Sialyl-Lewis^{A}
- Names: Systematic IUPAC name (1^{2}S,1^{4}S,1^{5}R,1^{6}R,3^{2}R,3^{3}R,3^{4}S,3^{5}S,3^{6}R,5^{2}R,5^{3}S,5^{4}R,5^{5}R,5^{6}Ξ,7^{2}S,7^{3}S,7^{4}R,7^{5}S,7^{6}S)-1^{5},5^{5}-Diacetamido-1^{4},3^{3},3^{5},5^{6},7^{3},7^{4},7^{5}-heptahydroxy-3^{6},5^{2}-bis(hydroxymethyl)-7^{6}-methyl-1^{6}-[(1R,2R)-1,2,3-trihydroxypropyl]-2,4,6-trioxa-1,7(2),3(4,2),5(4,3)-tetraoxanaheptaphane-1^{2}-carboxylic acid

Identifiers
- CAS Number: 92448-22-1;
- 3D model (JSmol): Interactive image;
- ChEBI: CHEBI:61793;
- ChemSpider: 9160877;
- KEGG: G00257;
- MeSH: sialyl+Lewis+A
- PubChem CID: 10985677;
- UNII: ZEJ6FM4UJK;

Properties
- Chemical formula: C_{31}H_{52}N_{2}O_{23}
- Molar mass: 820.748 g·mol^{−1}

= CA19-9 =

Carbohydrate antigen 19-9 (CA19-9), also known as sialyl-Lewis^{A}, is a tetrasaccharide which is usually attached to O-glycans on the surface of cells.
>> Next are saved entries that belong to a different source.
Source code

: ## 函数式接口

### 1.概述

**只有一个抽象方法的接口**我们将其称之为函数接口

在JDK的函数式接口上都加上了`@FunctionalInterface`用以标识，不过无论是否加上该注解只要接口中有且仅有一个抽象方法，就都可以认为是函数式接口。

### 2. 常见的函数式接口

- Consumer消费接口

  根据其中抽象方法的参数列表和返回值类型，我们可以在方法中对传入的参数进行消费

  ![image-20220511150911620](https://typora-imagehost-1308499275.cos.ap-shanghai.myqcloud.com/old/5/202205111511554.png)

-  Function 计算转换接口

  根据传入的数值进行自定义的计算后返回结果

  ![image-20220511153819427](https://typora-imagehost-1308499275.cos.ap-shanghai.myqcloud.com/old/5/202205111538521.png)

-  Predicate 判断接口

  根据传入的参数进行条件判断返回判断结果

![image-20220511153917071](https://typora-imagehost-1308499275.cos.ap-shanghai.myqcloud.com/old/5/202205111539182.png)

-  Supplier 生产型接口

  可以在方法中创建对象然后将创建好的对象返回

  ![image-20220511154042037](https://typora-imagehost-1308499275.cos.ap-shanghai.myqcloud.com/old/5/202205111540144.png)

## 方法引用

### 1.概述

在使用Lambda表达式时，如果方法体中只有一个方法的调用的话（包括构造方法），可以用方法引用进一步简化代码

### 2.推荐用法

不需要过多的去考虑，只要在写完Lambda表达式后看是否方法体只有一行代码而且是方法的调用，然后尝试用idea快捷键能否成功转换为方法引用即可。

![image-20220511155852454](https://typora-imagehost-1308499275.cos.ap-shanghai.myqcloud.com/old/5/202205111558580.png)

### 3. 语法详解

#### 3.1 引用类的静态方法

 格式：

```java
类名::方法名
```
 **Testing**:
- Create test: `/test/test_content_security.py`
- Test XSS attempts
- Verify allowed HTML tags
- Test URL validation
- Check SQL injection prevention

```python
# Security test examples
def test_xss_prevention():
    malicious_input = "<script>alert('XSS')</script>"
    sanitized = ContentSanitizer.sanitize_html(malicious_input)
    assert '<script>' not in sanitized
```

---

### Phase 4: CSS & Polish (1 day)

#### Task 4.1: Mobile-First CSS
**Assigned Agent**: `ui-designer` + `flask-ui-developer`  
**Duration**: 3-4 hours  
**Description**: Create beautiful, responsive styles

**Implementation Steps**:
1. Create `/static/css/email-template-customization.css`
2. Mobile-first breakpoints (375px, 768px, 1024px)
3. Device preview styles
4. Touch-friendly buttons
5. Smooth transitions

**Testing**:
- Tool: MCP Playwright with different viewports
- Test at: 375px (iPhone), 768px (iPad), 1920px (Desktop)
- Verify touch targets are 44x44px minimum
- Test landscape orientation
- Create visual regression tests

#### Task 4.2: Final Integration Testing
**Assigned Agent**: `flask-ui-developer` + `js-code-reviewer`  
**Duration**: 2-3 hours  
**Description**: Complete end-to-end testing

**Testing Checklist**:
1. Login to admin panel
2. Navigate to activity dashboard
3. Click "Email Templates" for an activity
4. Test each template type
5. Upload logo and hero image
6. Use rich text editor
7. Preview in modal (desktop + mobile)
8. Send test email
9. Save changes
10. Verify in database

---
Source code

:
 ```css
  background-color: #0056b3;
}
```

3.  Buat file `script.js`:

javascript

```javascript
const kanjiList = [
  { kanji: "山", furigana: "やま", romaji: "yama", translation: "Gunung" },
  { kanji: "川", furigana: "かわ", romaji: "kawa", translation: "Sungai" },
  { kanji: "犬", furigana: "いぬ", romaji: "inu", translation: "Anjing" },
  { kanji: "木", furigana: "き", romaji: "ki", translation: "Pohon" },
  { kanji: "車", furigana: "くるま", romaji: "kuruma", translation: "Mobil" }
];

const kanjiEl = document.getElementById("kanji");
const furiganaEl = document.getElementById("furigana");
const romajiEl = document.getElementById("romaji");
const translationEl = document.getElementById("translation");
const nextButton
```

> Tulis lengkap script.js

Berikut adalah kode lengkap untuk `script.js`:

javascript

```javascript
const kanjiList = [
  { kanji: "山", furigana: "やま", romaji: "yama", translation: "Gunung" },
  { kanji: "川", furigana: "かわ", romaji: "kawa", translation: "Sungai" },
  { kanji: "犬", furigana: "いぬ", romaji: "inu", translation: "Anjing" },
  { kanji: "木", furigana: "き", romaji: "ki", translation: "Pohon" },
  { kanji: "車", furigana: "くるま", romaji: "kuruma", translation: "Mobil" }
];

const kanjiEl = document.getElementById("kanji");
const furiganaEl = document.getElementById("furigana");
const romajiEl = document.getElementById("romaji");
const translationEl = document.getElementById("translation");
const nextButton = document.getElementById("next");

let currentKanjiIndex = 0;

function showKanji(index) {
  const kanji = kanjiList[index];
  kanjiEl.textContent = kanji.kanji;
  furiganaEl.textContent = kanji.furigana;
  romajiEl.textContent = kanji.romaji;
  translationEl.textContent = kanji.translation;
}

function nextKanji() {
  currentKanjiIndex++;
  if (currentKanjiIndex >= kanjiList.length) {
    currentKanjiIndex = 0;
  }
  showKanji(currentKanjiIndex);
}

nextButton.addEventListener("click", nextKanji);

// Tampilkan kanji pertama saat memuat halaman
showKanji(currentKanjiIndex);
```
It is known to play a role in cell-to-cell recognition processes. It is also a tumor marker used primarily in the management of pancreatic cancer.

==Structure==
CA19-9 is the sialylated form of Lewis antigen^{A}. It is a tetrasaccharide with the sequence Neu5Acα2-3Galβ1-3[Fucα1-4]GlcNAcβ.

==Clinical significance==
===Tumor marker===
Guidelines from the American Society of Clinical Oncology discourage the use of CA19-9 as a screening test for cancer, particularly pancreatic cancer. The reason is that the test may be falsely normal (false negative) in many cases or abnormally elevated in people who have no cancer (false positive) in others. The main use of CA19-9 is therefore to see whether a pancreatic tumor is secreting it; if that is the case, then the levels should fall when the tumor is treated, and they may rise again if the disease recurs. Therefore it is useful as a surrogate marker for relapse.

In people with pancreatic masses, CA19-9 can be useful in distinguishing between cancer and other diseases of the gland.

====Limitations====
CA19-9 can be elevated in many types of gastrointestinal cancer, such as colorectal cancer, esophageal cancer and hepatocellular carcinoma. Apart from cancer, elevated levels may occur in pancreatitis, cirrhosis, and diseases of the bile ducts. It can also be elevated in people with obstruction of the bile ducts.

In people who lack Lewis antigen^{A} (a blood type antigen on red blood cells), which is about 10% of the white population, CA19-9 is not produced by any cells, even in those with large tumors. This is because of a deficiency of a fucosyltransferase enzyme that is needed to produce Lewis antigen^{A}.

==History==
CA19-9 was discovered in the serum of patients with colon cancer and pancreatic cancer in 1981. It was characterized shortly after, and it was found to be carried primarily by mucins.